At birth, a newborn weighed 6 pounds, 12 ounces. Three days later, the newborn weighs 5 pounds, 10 ounces. What conclusion should the nurse draw regarding this newborn's weight?
- A. This weight loss is within normal limits.
- B. This weight gain is within normal limits.
- C. This weight loss is excessive.
- D. This weight gain is excessive.
Correct Answer: C
Rationale: The correct answer is C: This weight loss is excessive. The newborn's weight decreased from 6 lbs 12 oz to 5 lbs 10 oz in just three days, indicating a significant loss. A newborn typically loses around 5-10% of their birth weight in the first few days. This weight loss exceeds the expected range, suggesting potential issues like inadequate feeding or dehydration. Choices A and B are incorrect because the weight loss is not within normal limits, and weight gain is not observed. Choice D is incorrect as there is no weight gain, let alone excessive weight gain.
You may also like to solve these questions
The nurse determines the gestational age of an infant to be 40 weeks. Which characteristics are most likely to be observed? (Select all that apply.)
- A. Testes are pendulous, and the scrotum has deep rugae
- B. Plantar creases over entire sole
- C. Lanugo abundant over shoulders and back
- D. Vernix well distributed over entire body
Correct Answer: A
Rationale: Full-term infants typically exhibit pendulous testes, deep scrotal rugae, and plantar creases over the entire sole. Lanugo is usually minimal, and vernix tends to be localized rather than widespread.
What does the nursing process describe?
- A. what nurses do
- B. how nurses think
- C. where nurses provide care
- D. who nurses care for
Correct Answer: A
Rationale: The nursing process outlines the systematic approach to providing patient care, focusing on what nurses do—assess, diagnose, plan, implement, and evaluate.
Which diagnosis is most appropriate for a newborn who has not voided within 24 hours after delivery?
- A. Hypovolemia related to insufficient fluid intake
- B. Altered growth and development related to gestational age of 36 weeks
- C. Altered nutrition, less than body requirements related to failure to properly latch onto the breast
- D. Constipation related to failure to pass a meconium stool and possible bowel obstruction
Correct Answer: A
Rationale: The correct answer is A: Hypovolemia related to insufficient fluid intake. In a newborn, the inability to void within 24 hours after birth can indicate dehydration and hypovolemia due to insufficient fluid intake. Newborns need to pass urine within the first 24 hours of life to show adequate hydration. Altered growth and development (choice B) is not relevant to the immediate concern of no voiding. Altered nutrition (choice C) is unlikely to cause the absence of urine output. Constipation (choice D) is less likely in a newborn and is not the primary concern when a newborn fails to void.

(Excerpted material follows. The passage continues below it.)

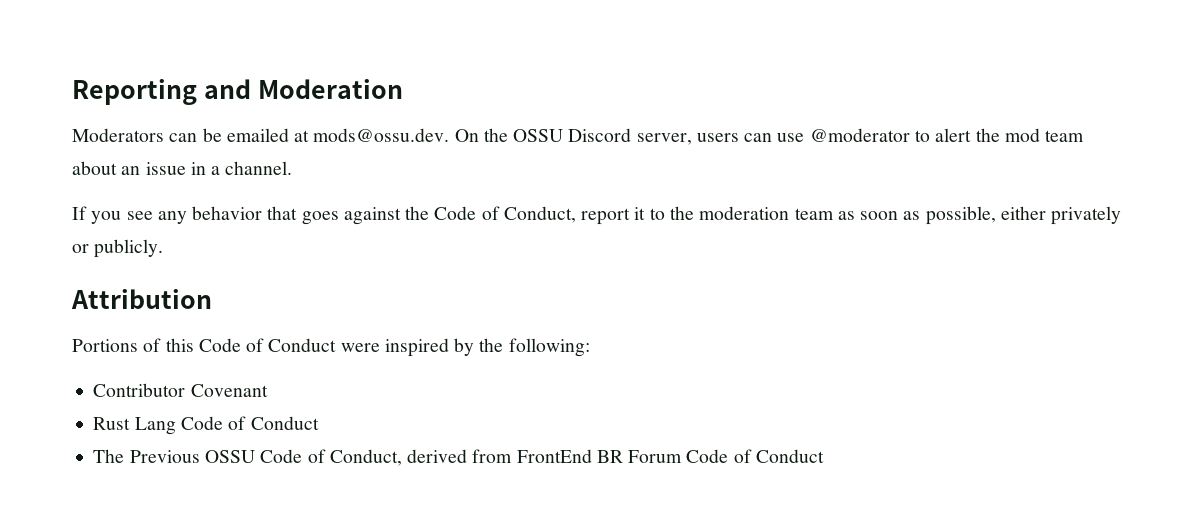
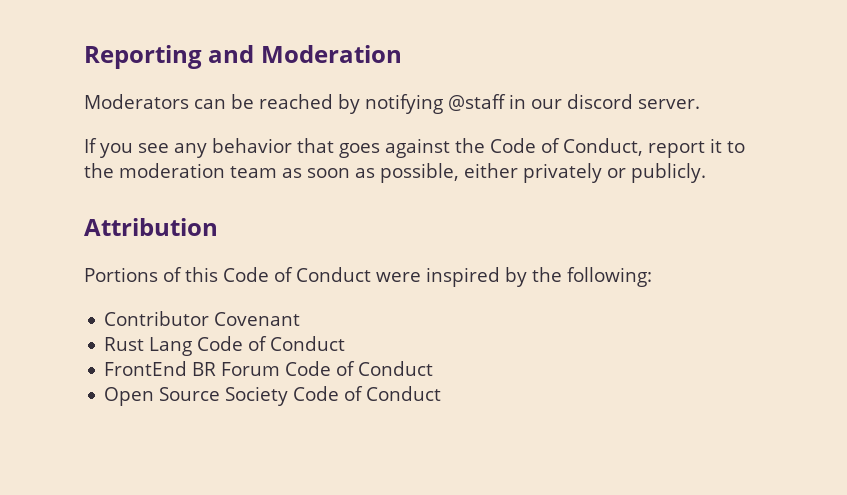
[226,128,1085,145] [72,161,293,175] emailed at mods@ossu.dev. On the OSSU Discord server, users can use @moderator to alert the mod team about an issue in a channel. -> [259,94,700,114] reached by notifying @staff in our discord server.
[93,449,513,466] The Previous OSSU Code of Conduct, derived from -> (346, 343) none
(824, 456) none -> [104,386,442,406] // Open Source Society Code of Conduct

An infant at term was born at 0105 hours. The nurse is developing a plan of care for the newborn. During which time range will the nurse plan on performing the assessment to determine a Ballard score?
- A. 0115 to 0130
- B. 0200 to 0600
- C. 1400 to 1800
- D. 2000 to 2300
Correct Answer: B
Rationale: The correct answer is B (0200 to 0600) because the Ballard score is typically assessed within the first 12-24 hours of life. Given that the infant was born at 0105 hours, the nurse should plan on performing the assessment between 0200 to 0600. This time frame falls within the recommended window for assessing the Ballard score accurately. Choices A, C, and D are incorrect because they fall outside the optimal time range for conducting the assessment. Option A (0115 to 0130) is too soon after birth, and options C (1400 to 1800) and D (2000 to 2300) are too late for the initial assessment as per standard practice.

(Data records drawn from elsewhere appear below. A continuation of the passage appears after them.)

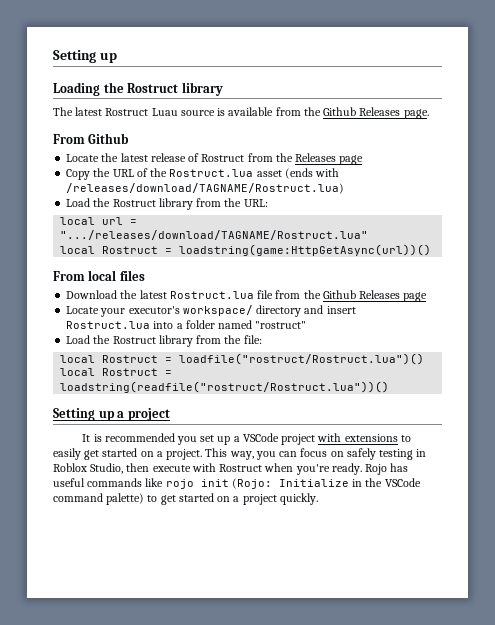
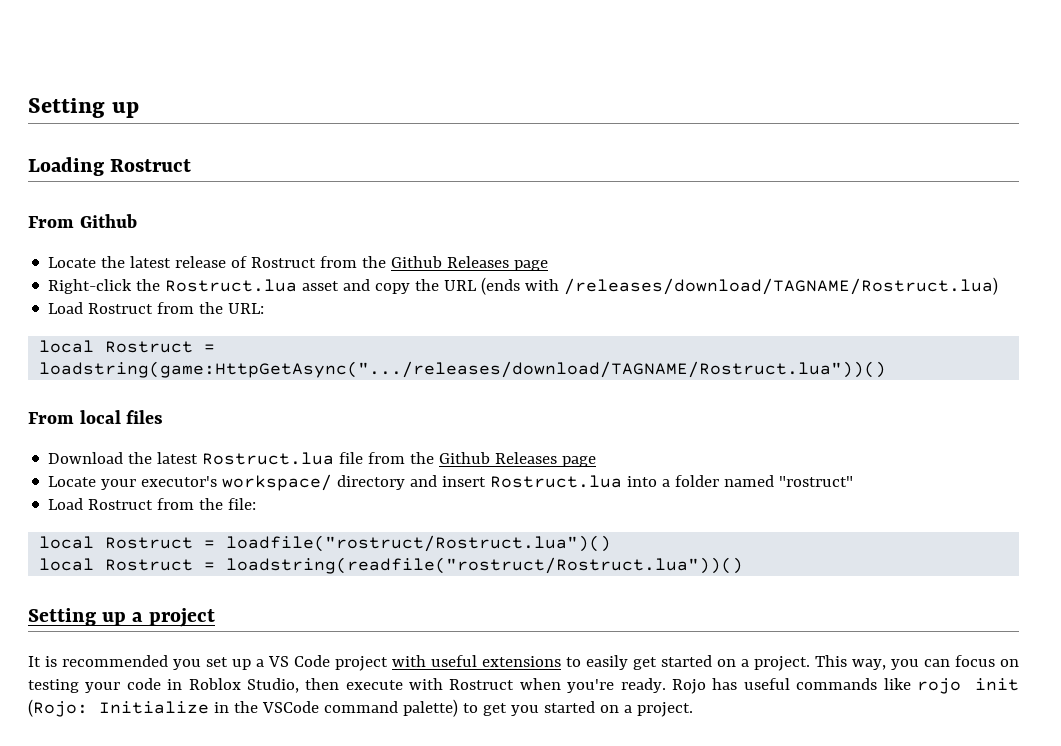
[103,82,223,96] [53,107,429,119] the Rostruct library // The latest Rostruct Luau source is available from the Github Releases page. -> [110,159,192,172] Rostruct
[295,153,364,165] [66,168,282,180] Releases page // Copy the URL of the Rostruct.lua asset -> [391,256,549,271] [48,279,478,294] Github Releases page // Right-click the Rostruct.lua asset and copy the URL
[93,198,193,210] the Rostruct library -> [88,303,154,314] Rostruct
[60,217,138,225] [60,230,369,240] [60,244,432,256] // local url = ".../releases/download/TAGNAME/Rostruct.lua" // local Rostruct = loadstring(game:HttpGetAsync(url))() -> [39,340,216,353] [39,361,887,378] // local Rostruct = loadstring(game:HttpGetAsync(".../releases/download/TAGNAME/Rostruct.lua"))()
[93,335,193,347] the Rostruct library -> [88,499,154,510] Rostruct
[242,433,279,442] VSCode -> [268,655,330,667] VS Code
(342, 437) none -> [431,655,477,667] useful
[346,448,414,460] safely testing -> [28,678,161,693] testing your code
[178,493,318,505] started on a project quickly. -> [510,701,693,717] you started on a project.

The nurse notices that a 6-hour-old newborn patient's urethral opening is on the dorsal side of the penis. The nurse knows that this is called what?
- A. hypospadias
- B. epispadias
- C. phimosis
- D. unispadias
Correct Answer: B
Rationale: The correct answer is B: epispadias. In epispadias, the urethral opening is located on the dorsal side of the penis. This condition is a congenital anomaly where the urethra fails to fully close during fetal development. Hypospadias (choice A) is when the urethral opening is on the underside of the penis. Phimosis (choice C) is the inability to retract the foreskin. Unispadias (choice D) is not a recognized medical term. Therefore, the nurse correctly identifies the condition as epispadias due to the specific presentation of the urethral opening on the dorsal side of the penis in the 6-hour-old newborn patient.